Josu Jon Imaz, diretor executivo da Repsol, assinalou que, embora algumas iniciativas recentes da UE vão na direção certa, "não é suficiente" e são necessárias medidas mais concretas, coerentes e escaláveis, evitando um desenvolvimento regulatório fragmentado e preservando a neutralidade tecnológica.

3. Acelerar infraestruturas críticas

A terceira prioridade centra-se no reforço do investimento em redes elétricas, armazenamento, transporte e logística. O comunicado recorda que mais de 70 empresas industriais em Espanha alertaram para a situação crítica das redes de distribuição, onde atualmente a maioria dos pedidos de ligação é recusada. A revisão dos regimes de remuneração poderia acelerar a implantação.

Agustín Delgado, diretor de Inovação e Sustentabilidade da Iberdrola, sublinhou que a eletrificação é imparável e que o forte crescimento da procura em climatização de edifícios, transportes, indústria e novas utilizações relacionadas com a digitalização exigirá mais redes, mais armazenamento e mais energias renováveis, proporcionando estabilidade de preços, competitividade e emprego local.

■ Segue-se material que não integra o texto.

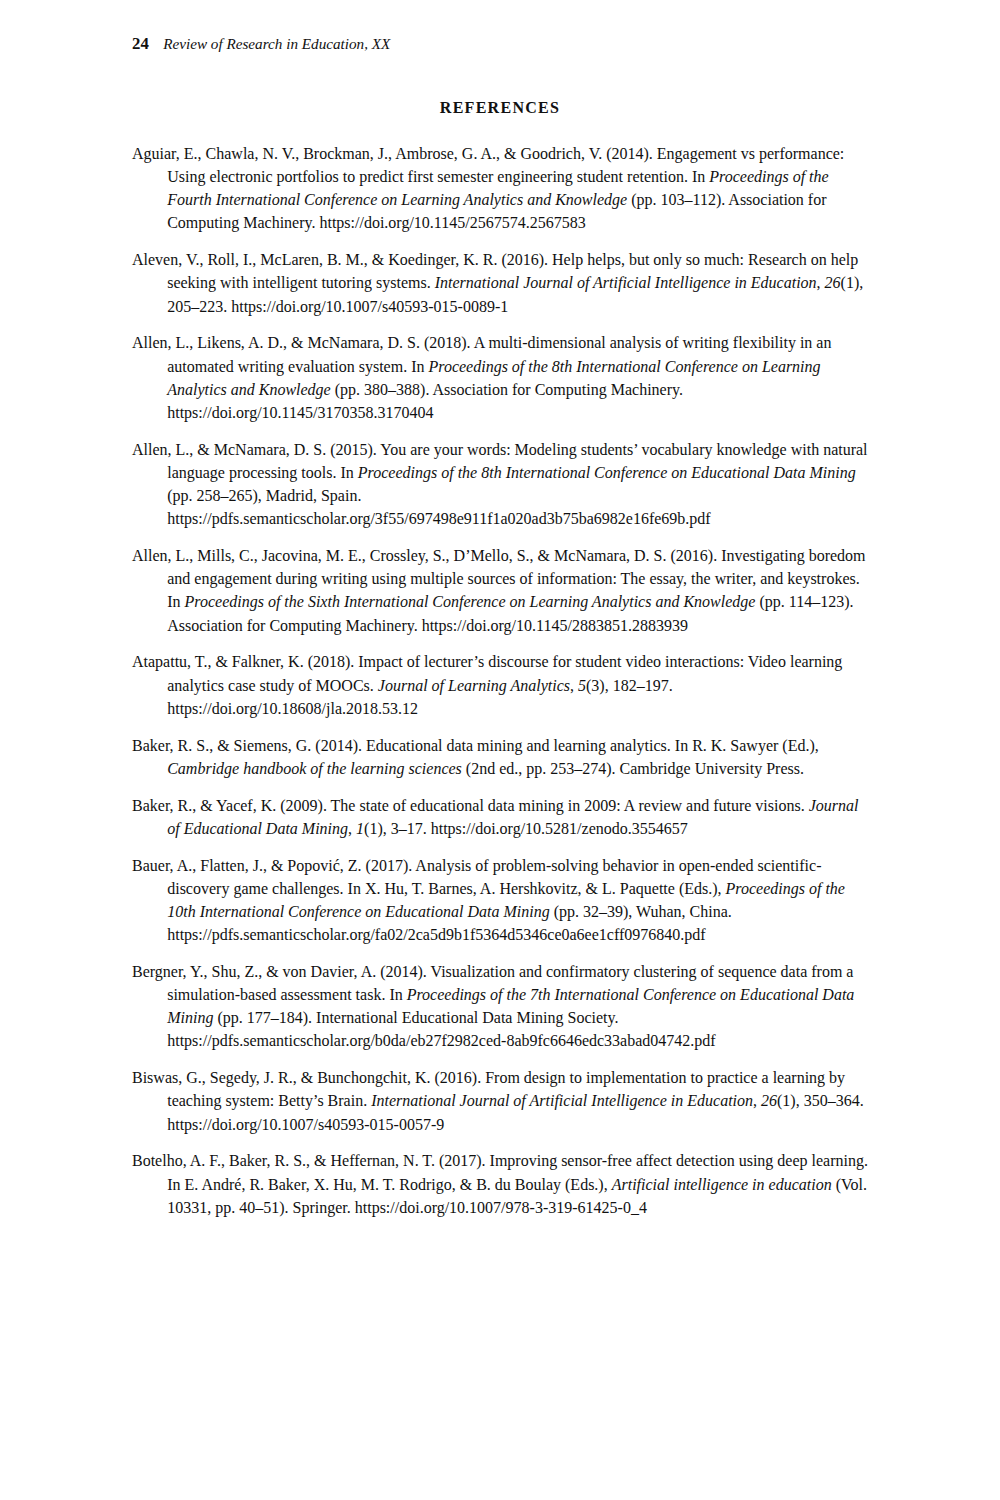24 Review of Research in Education, XX
References
Aguiar, E., Chawla, N. V., Brockman, J., Ambrose, G. A., & Goodrich, V. (2014). Engagement vs performance: Using electronic portfolios to predict first semester engineering student retention. In Proceedings of the Fourth International Conference on Learning Analytics and Knowledge (pp. 103–112). Association for Computing Machinery. https://doi.org/10.1145/2567574.2567583
Aleven, V., Roll, I., McLaren, B. M., & Koedinger, K. R. (2016). Help helps, but only so much: Research on help seeking with intelligent tutoring systems. International Journal of Artificial Intelligence in Education, 26(1), 205–223. https://doi.org/10.1007/s40593-015-0089-1
Allen, L., Likens, A. D., & McNamara, D. S. (2018). A multi-dimensional analysis of writing flexibility in an automated writing evaluation system. In Proceedings of the 8th International Conference on Learning Analytics and Knowledge (pp. 380–388). Association for Computing Machinery. https://doi.org/10.1145/3170358.3170404
Allen, L., & McNamara, D. S. (2015). You are your words: Modeling students’ vocabulary knowledge with natural language processing tools. In Proceedings of the 8th International Conference on Educational Data Mining (pp. 258–265), Madrid, Spain. https://pdfs.semanticscholar.org/3f55/697498e911f1a020ad3b75ba6982e16fe69b.pdf
Allen, L., Mills, C., Jacovina, M. E., Crossley, S., D’Mello, S., & McNamara, D. S. (2016). Investigating boredom and engagement during writing using multiple sources of information: The essay, the writer, and keystrokes. In Proceedings of the Sixth International Conference on Learning Analytics and Knowledge (pp. 114–123). Association for Computing Machinery. https://doi.org/10.1145/2883851.2883939
Atapattu, T., & Falkner, K. (2018). Impact of lecturer’s discourse for student video interactions: Video learning analytics case study of MOOCs. Journal of Learning Analytics, 5(3), 182–197. https://doi.org/10.18608/jla.2018.53.12
Baker, R. S., & Siemens, G. (2014). Educational data mining and learning analytics. In R. K. Sawyer (Ed.), Cambridge handbook of the learning sciences (2nd ed., pp. 253–274). Cambridge University Press.
Baker, R., & Yacef, K. (2009). The state of educational data mining in 2009: A review and future visions. Journal of Educational Data Mining, 1(1), 3–17. https://doi.org/10.5281/zenodo.3554657
Bauer, A., Flatten, J., & Popović, Z. (2017). Analysis of problem-solving behavior in open-ended scientific-discovery game challenges. In X. Hu, T. Barnes, A. Hershkovitz, & L. Paquette (Eds.), Proceedings of the 10th International Conference on Educational Data Mining (pp. 32–39), Wuhan, China. https://pdfs.semanticscholar.org/fa02/2ca5d9b1f5364d5346ce0a6ee1cff0976840.pdf
Bergner, Y., Shu, Z., & von Davier, A. (2014). Visualization and confirmatory clustering of sequence data from a simulation-based assessment task. In Proceedings of the 7th International Conference on Educational Data Mining (pp. 177–184). International Educational Data Mining Society. https://pdfs.semanticscholar.org/b0da/eb27f2982ced-8ab9fc6646edc33abad04742.pdf
Biswas, G., Segedy, J. R., & Bunchongchit, K. (2016). From design to implementation to practice a learning by teaching system: Betty’s Brain. International Journal of Artificial Intelligence in Education, 26(1), 350–364. https://doi.org/10.1007/s40593-015-0057-9
Botelho, A. F., Baker, R. S., & Heffernan, N. T. (2017). Improving sensor-free affect detection using deep learning. In E. André, R. Baker, X. Hu, M. T. Rodrigo, & B. du Boulay (Eds.), Artificial intelligence in education (Vol. 10331, pp. 40–51). Springer. https://doi.org/10.1007/978-3-319-61425-0_4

4. Redobrar a aposta na inovação

A quarta linha de ação passa por aumentar o investimento em I&D, apoiando-se em incentivos fiscais, centros de excelência e mecanismos de cofinanciamento para tecnologias industriais e de descarbonização pioneiras. Francisco Reynés, presidente executivo da Naturgy, destacou a importância de fomentar a ambição, garantir um financiamento competitivo, oferecer incentivos fiscais e agilizar os procedimentos administrativos para que a inovação atue como motor do desenvolvimento futuro.

5. Desbloquear a produtividade do talento

Por último, o IETI coloca o foco no capital humano, reclamando programas de requalificação em grande escala, ferramentas de produtividade baseadas em inteligência artificial, incentivos fiscais e vistos específicos para atrair e reter talento de topo. Juan Lladó, presidente executivo da Técnicas Reunidas, insistiu que desbloquear este potencial exigirá uma colaboração público-privada sem precedentes e uma execução mais ágil dos projetos, eliminando gargalos nas licenças, redes e financiamento de novas tecnologias de baixo carbono.

Uma oportunidade estratégica para a Europa

Na perspetiva dos participantes, Portugal e Espanha estão em condições de se tornarem um pilar da segurança energética, da resiliência industrial e do crescimento sustentável europeu. Maria João Carioca e João Diogo Marques da Silva, co-CEOs da Galp, salientaram que, com quadros claros e previsíveis, a Península Ibérica pode desempenhar um papel decisivo no reforço da competitividade europeia.